Touching, yes, Memorable, yes.  A high percentage of every audience sought out Petite Opera staff, thanking us for putting on this production that touched them so deeply.  There were standing ovations, tears, and warm hugs after each performance–often from those who had been total strangers before the performance.


Patrons have been writing us about their experiences, and have agreed to let us share them with you.  Several are shown below.  These are just as sampling of those we received:

Dear Petite Opera,


I read about Petite Opera and its production of Brundibar in Barbara Brotman’s Nov 3 Tribune story.  Lucky for me that I did.  Upon reading her column, I immediately jumped online to purchase two tickets for what sounded like a special experience.  

I attended your November 21 performance. and am writing to congratulate you on producing such a magnificent Experience.  

Everything about yesterday evening was extraordinary – and moving.  The venue and its interior layout and design (evoking the space at Terezin where Brundibar was performed), the remarks by your Petite Opera Executive Director, the children’s performance (extraordinary!), the music (outstanding) and of course, hearing from Ela Stein Weissberger, an original cast member and an eyewitness to Brundibar’s history and the entire, horrifying context in which it was conceived and produced.  

Even your intermission was so beautifully choreographed.  

I found the whole evening quite moving.  

Thank you for everything you are doing to assure young people are exposed to opera.  And thank you for presenting Brundibar, a uniquely important work, in such a respectful, fulfilling and beautifully educational way.  

Sincerely,
Susan Missner 
Dear Petite Opera,

Congratulations on your recent production of Brundibar. The young cast was superb, beautifully trained and prepared for an extremely difficult musical and emotional challenge.  Your work toward educating your audience on a story of  the Holocaust that is not well known was outstanding.  Including Ela Weissberger was a gift to your audience.  I have a Masters in Music and love the opera, and I was impressed by the quality of the performance.  Also, the violinist and pianist were superb.  

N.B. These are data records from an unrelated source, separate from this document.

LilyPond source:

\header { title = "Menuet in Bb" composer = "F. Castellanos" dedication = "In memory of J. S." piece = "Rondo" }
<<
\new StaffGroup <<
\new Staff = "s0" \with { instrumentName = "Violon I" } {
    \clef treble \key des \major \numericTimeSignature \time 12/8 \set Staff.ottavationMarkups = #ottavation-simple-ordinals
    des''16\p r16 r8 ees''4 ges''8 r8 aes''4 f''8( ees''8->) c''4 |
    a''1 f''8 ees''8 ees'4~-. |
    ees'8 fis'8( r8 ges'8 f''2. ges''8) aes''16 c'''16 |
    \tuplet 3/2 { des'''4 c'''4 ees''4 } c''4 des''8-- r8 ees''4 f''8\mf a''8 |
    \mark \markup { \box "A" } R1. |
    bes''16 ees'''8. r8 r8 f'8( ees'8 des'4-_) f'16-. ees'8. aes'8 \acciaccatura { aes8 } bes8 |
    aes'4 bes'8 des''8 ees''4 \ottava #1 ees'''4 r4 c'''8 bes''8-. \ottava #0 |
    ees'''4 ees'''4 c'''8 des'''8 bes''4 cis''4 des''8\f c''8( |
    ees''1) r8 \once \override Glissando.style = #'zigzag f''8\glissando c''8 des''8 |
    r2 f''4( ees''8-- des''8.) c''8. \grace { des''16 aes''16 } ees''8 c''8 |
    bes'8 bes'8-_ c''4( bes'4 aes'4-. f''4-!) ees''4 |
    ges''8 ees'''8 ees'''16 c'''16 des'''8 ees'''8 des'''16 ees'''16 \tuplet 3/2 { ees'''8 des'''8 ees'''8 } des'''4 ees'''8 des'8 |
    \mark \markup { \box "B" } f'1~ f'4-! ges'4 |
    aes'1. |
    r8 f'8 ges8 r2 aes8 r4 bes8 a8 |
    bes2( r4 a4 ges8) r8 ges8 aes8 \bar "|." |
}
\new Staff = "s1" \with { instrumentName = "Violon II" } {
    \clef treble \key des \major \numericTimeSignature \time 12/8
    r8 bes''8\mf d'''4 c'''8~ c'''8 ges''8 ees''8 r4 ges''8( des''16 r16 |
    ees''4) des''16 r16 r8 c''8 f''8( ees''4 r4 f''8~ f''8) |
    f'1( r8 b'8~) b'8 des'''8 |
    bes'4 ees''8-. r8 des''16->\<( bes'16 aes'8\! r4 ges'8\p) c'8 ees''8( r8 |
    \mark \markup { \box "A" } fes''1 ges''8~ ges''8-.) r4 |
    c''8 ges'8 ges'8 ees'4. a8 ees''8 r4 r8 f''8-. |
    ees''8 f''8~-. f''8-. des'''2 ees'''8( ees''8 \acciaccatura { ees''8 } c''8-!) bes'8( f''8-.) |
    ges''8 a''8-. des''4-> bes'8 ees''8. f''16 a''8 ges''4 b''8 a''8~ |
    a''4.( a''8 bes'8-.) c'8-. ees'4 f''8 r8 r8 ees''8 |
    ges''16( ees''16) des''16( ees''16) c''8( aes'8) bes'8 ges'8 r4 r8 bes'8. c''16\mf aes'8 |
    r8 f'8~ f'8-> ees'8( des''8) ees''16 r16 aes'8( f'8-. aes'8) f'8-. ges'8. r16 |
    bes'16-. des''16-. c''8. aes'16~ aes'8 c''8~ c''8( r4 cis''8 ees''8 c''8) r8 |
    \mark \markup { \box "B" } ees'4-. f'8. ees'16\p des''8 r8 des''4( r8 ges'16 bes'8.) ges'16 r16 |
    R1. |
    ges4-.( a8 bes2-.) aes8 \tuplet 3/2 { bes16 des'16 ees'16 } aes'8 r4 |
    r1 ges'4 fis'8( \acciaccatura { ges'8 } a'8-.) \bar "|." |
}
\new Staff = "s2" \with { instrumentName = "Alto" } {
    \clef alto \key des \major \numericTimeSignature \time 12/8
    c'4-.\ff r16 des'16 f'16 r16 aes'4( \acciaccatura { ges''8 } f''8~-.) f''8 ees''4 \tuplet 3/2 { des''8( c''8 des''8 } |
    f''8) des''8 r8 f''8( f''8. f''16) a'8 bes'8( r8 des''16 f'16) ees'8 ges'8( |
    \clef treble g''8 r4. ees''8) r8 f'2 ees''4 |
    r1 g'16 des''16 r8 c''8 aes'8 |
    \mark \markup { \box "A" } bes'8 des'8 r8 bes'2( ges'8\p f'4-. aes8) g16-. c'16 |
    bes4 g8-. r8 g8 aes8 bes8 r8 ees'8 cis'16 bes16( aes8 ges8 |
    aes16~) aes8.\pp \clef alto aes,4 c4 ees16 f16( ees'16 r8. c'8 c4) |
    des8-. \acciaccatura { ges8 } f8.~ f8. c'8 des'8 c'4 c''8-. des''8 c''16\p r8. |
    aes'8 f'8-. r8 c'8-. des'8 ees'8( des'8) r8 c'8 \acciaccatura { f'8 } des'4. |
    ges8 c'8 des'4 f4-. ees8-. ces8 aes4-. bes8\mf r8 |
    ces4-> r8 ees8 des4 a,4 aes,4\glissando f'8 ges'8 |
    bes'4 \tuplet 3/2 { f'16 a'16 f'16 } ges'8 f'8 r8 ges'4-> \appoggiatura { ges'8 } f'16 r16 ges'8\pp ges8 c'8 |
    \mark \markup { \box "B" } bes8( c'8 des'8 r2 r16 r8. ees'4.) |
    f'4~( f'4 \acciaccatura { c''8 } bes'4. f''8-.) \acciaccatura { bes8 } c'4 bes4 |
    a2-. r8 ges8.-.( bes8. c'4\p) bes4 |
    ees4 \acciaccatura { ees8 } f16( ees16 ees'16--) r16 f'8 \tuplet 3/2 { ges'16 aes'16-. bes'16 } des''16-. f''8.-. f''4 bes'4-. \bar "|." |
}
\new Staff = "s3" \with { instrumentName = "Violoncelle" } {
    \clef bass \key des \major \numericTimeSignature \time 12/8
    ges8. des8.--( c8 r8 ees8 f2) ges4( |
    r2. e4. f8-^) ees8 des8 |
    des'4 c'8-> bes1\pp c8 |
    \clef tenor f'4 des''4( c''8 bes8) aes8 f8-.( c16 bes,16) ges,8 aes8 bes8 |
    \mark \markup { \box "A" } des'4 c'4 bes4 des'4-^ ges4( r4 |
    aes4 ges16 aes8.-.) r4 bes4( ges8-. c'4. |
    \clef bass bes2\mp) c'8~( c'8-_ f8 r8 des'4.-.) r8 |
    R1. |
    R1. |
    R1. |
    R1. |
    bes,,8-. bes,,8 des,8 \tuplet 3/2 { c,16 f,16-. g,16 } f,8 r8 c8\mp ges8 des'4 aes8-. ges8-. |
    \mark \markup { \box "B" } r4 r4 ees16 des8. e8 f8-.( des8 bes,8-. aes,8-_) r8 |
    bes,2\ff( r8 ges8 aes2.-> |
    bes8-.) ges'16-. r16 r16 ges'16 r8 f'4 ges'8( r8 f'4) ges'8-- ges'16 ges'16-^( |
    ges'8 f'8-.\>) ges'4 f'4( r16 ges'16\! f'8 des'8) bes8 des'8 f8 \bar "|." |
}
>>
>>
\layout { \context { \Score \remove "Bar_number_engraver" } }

I was drawn to the performance through the notice on the Illinois Holocaust Website.  Currently, I am a minister and hold a Doctorate in Religious Education, centered on the creative process.  At the time of the performance, I was delivering a paper on Terezin at the Religious Educators Conference, being held in Oakbrook.   Brundibar  was a key part of the paper.  You cannot imagine how meaningful the performance was for me. 

I wanted to let you know that the work you are doing has deep and lasting implications and I am grateful for your contribution to the arts.

With best wishes for continued success.
Rev. Dr. Barbara B. Javore

Petite Opera wanted to touch lives with this moving story.  From the patron comments we received, we’re proud to have done so.  We also wanted to encourage young performers in opera.  Again, we’re proud to say that many of our young Brundibár performers have returned for our November 2015 production.

We want to keep touching lives in our communities.  Whether it be through laughter or tears, we hope that individuals touched by Brundibár will continue to call Petite Opera their home, and join us in new experiences.